Colón went to California twice to do interviews, but he did the majority of his interviews in Dallas whenever bands would come through town. He got in touch with people he didn't know through friends, dropped e-mails and sent tweets, and he was able to interview even more than he had imagined. When he was ready to show a rough cut, he did a few test screenings, including one at the Fest in Gainesville, Florida, last fall. Feedback from those screenings helped make the film better.
With future screenings planned in Nashville, Newport Beach and San Francisco, Colón is happy to set up a screening anywhere that wants it. Very similar to how movie distribution used to be in the drive-in era, this is a grassroots sort of thing, just like how Fat Wreck Chords began. "The goal is to get as many people to see it in a theater as possible," Colón says. "It's in 5.1 [sound mix]. The [aspect] ratio we use is more cinematic. Lots of motion graphics."

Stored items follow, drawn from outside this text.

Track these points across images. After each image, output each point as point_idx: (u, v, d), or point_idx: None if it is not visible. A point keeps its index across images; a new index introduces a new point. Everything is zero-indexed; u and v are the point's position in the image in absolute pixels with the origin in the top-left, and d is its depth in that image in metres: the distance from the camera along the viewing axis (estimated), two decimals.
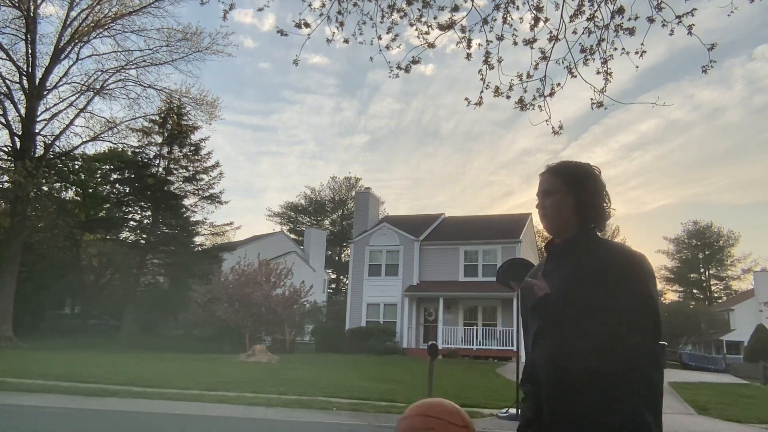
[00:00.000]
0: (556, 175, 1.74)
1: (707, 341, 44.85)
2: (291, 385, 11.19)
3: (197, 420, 8.08)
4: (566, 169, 1.75)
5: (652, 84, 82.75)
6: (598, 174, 1.75)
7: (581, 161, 1.79)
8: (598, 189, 1.72)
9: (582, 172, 1.74)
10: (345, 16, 5.72)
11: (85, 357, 16.35)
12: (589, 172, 1.74)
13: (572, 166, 1.77)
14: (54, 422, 7.56)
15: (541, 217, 1.76)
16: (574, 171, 1.74)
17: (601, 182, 1.73)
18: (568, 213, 1.70)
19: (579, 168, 1.75)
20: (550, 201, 1.72)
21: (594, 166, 1.77)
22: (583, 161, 1.80)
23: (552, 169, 1.76)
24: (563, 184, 1.71)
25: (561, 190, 1.71)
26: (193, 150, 29.38)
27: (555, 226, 1.73)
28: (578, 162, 1.78)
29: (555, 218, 1.72)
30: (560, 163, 1.79)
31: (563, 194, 1.70)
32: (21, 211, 23.66)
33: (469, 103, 6.11)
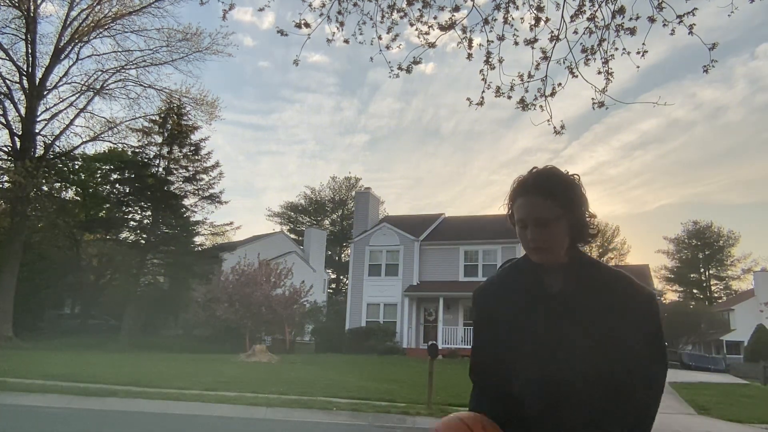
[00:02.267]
0: (550, 198, 1.45)
1: (707, 341, 44.84)
2: (291, 385, 11.19)
3: (197, 420, 8.08)
4: (559, 188, 1.47)
5: (653, 83, 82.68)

The arrival of A Fat Wreck in theaters coincides with the arrival of an authorized biography of NOFX (which touches on Fat Wreck Chords) called The Hepatitis Bathtub and Other Stories in bookstores. Jennie Cotterill, who plays in Fat Wreck band Bad Cop/Bad Cop, designed the book's cover and also worked on A Fat Wreck, supplying puppets for many scenes that help illustrate the stories. Both the film and book tell the story of where the label and the band came from, but also stress that so much of their ethos is still intact to this day. Neither one is meant to be the final word.
Working with Justin Wilson, who had a major hand in making Filmage, the fantastic documentary on the Descendents, Colón hopes people rally around A Fat Wreck the same way. "If you're a Fat Wreck Chords fan, you're going to want to see it with other Fat Wreck Chords fans," Colón says. "It's like a concert. I want to tour it. And then it will be available on DVD and streaming services."